Kelly Brough, president and chief executive of the Denver Metro Chamber of Commerce, agreed, suggesting that the issue does not need to be political.

“There was one lens for all of us and that lens was the economic future of Colorado, and it drove us to these solutions, and even at the Denver Metro Chamber we said there are certain things that must be in immigration reform, and every one of those things is in the bill that is before Congress right now,” said Brough.

Also attending the event was a representative from Republican Attorney General John Suthers’ office, which is also supporting the reform effort. Suthers wrote a letter that was read on Sunday. He approached the issue from a law enforcement standpoint.

“The bottom line is that law enforcement needs to know who is in the country in order to do its job of identifying the bad guys and holding them accountable,” read Suthers’ letter. “Our current system is dysfunctional in this regard.”

Colorado U.S. Sen. Michael Bennet’s office organized the event on Sunday. Bennet was part of the Gang of Eight that spearheaded the reform measure. The goal of the event was to encourage the Colorado House congressional delegation to urge a vote on the bill.

But no members of the congressional delegation were at the event. Bennet’s office said they had spoken with several members of the delegation, but that House members are focused on their own events now that the debate has reached that chamber.

Bennet said afterwards that he expects there to be an outreach effort that will impact how the House proceeds.

“There’s going to be incredible outreach from both Democrats and Republicans in the Senate, and much more importantly, I think they’re not just going to hear from members of the Senate, but also from constituents and all voters of the country about how important this bill is to get done,” attested the junior senator.

Democratic Colorado U.S. Sen. Mark Udall was also in attendance on Sunday. He encouraged applying pressure on the House.

“We’re going to work with the House in every way possible,” he promised. “We’re going to cajole, urge, we’re going to plead, we may have to threaten just a little bit, but the House can do this,” said Udall.

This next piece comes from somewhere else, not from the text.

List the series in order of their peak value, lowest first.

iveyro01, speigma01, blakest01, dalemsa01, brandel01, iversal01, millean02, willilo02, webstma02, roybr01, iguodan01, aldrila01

President Barack Obama has also urged lawmakers to make the issue a priority. The president has said immigration reform is a critical component to his second-term agenda.

But without House Republican support, the bill is doomed, and the president will never see the version supported by immigrant rights supporters and Democrats.

One of Obama’s former cabinet members, recently retired Interior Secretary Ken Salazar, was not shy Sunday about applying the full-court press. Salazar, a former U.S. Senator from Colorado, is opening a law firm in Denver and is no longer concerned with politics, he said before offering a fiery demand.

“There are four people who need to stand up,” Salazar remarked of Colorado’s four Republican House members. “And you look at the Republicans and Democrats behind us, and as Michael said, ‘This is not a Democratic or Republican issue, this is an American issue. And therefore we need to have Coffman, Tipton Gardner and Lamborn coming on board…

“I’m going to put it this way,” Salazar continued. “Coffman should have courage, that’s what the ‘C’ should stand for. Tipton should recognize the talent of the young people of the Third Congressional District, of the talent needed in agriculture… Gardner, because of the ‘G,’ should have some guts and stand with the dairy industry, the Colorado Farm Bureau and all the rest of you to get it passed for that congressional district. And Lamborn, from that place we know as El Paso County in Colorado Springs, should look up at the faith that that community professes to espouse and join the faith leaders of America and say that this is the right thing to do because it reflects the highest moral values of the American people.”